+++ EXCERPT +++

Rescheduling an Inference Job Instance
If a node, processor, or other fault occurs in an inference job, the MindCluster cluster scheduling components can isolate the faulty resource and automatically trigger rescheduling. For details about the fault detection principles, see Fault Detection.
Prerequisite
You have deployed the OME-based SGLang inference service.
Instance Rescheduling Principles
Deleting Faulty Instance Pods
Deployment as the OME sub-workload (a prefill/decode instance consists of one pod):
- Service plane fault: If the pod's container exits with a non-zero code, it is automatically restarted.
- Hardware fault: After Ascend Device Plugin or NodeD reports a hardware fault to ClusterD, Volcano obtains the faulty node, deletes the pod on the node, and isolates the faulty node.
LeaderWorkerSet as the OME sub-workload (a prefill/decode instance consists of more than pods):
- Service plane fault: After the pod's container to which any instance belongs exits with a non-zero code, LWS Controller automatically deletes the PodGroup of the instance.
- Hardware fault: After Ascend Device Plugin or NodeD reports a hardware fault to ClusterD, Volcano obtains the faulty node, deletes the pod on the node, and isolates the faulty node. LWS Controller automatically deletes the PodGroup of the instance.

+++ LISTED RECORDS +++

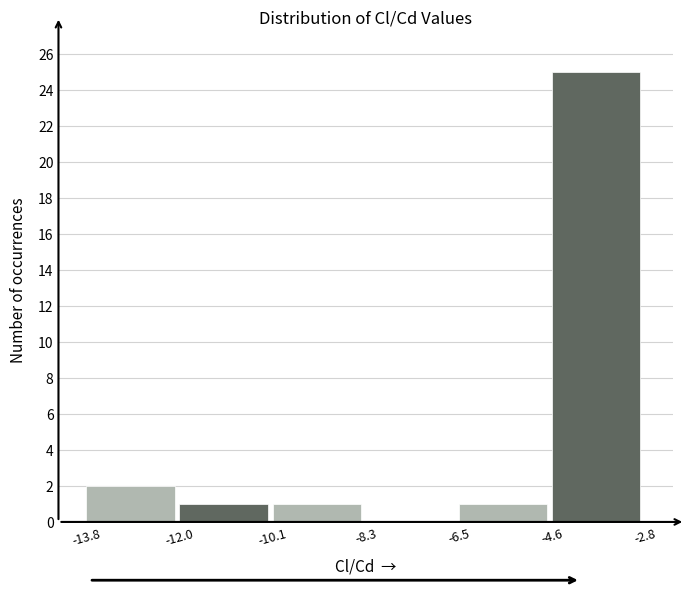

Reading left to right, transcribe this chart: for each bar, give the range it covers on the x-axis and its height. The values are not printed on the chart, so give them approximately, as read against the axis.

-13.8 to -12.0: 2
-12.0 to -10.1: 1
-10.1 to -8.3: 1
-8.3 to -6.5: 0
-6.5 to -4.6: 1
-4.6 to -2.8: 25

+++

▸ EXERCISE OBJECTIVE
Answer these questions from the text on rescheduling inference job instances:
1. What must already be deployed before rescheduling applies?
2. With Deployment as the OME sub-workload, what happens when a pod's container exits with a non-zero code?
3. After a hardware fault is reported to ClusterD, what three things does Volcano do?
The records have nothing to do with the text.

▸ ANSWER BELOW
1. The OME-based SGLang inference service.
2. The container is automatically restarted.
3. It obtains the faulty node, deletes the pod on that node, and isolates the faulty node.